VKIE: The Application of Key Information Extraction on Video Text
Siyu An, Ye Liu, Haoyuan Peng, Di Yin
TL;DR
VKIE tackles extracting hierarchical, structured information from video texts by decomposing the task into text detection/recognition, box text classification, entity recognition, and entity linking. It presents two industrial solutions: PipVKIE, a sequential pipeline that processes BTC, ER, and EL per box, and UniVKIE, a unified multitask model with a shared multimodal backbone that processes all boxes per frame in parallel. Experiments on a real-world, annotated dataset show UniVKIE generally outperforms PipVKIE in accuracy and efficiency, confirming the benefits of multimodal fusion and joint optimization.

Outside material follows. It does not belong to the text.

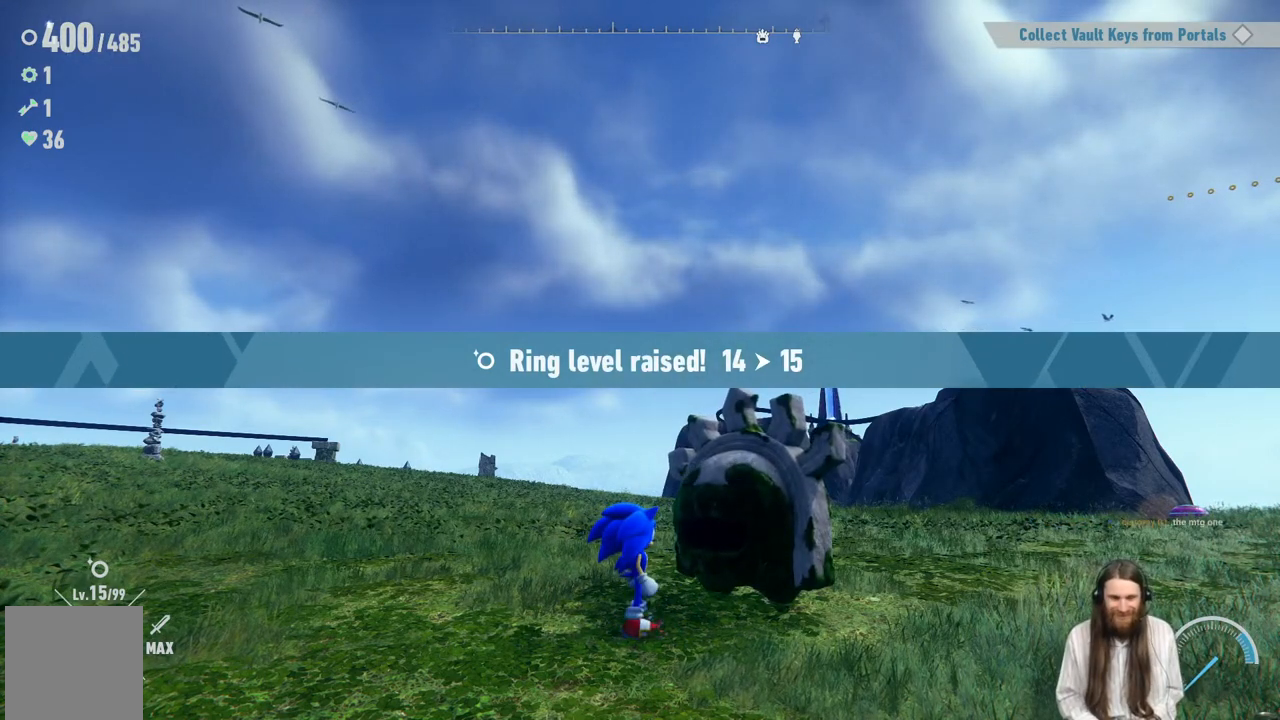
{"buttons": [], "left_stick": "center", "right_stick": "center", "events": []}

The work offers practical, deployable methods for video indexing and retrieval via rich hierarchical tags, with a real-world industrial platform validation and plans for multilingual and LLM-integrated extensions in the future.
Abstract
Extracting structured information from videos is critical for numerous downstream applications in the industry. In this paper, we define a significant task of extracting hierarchical key information from visual texts on videos. To fulfill this task, we decouple it into four subtasks and introduce two implementation solutions called PipVKIE and UniVKIE. PipVKIE sequentially completes the four subtasks in continuous stages, while UniVKIE is improved by unifying all the subtasks into one backbone. Both PipVKIE and UniVKIE leverage multimodal information from vision, text, and coordinates for feature representation. Extensive experiments on one well-defined dataset demonstrate that our solutions can achieve remarkable performance and efficient inference speed.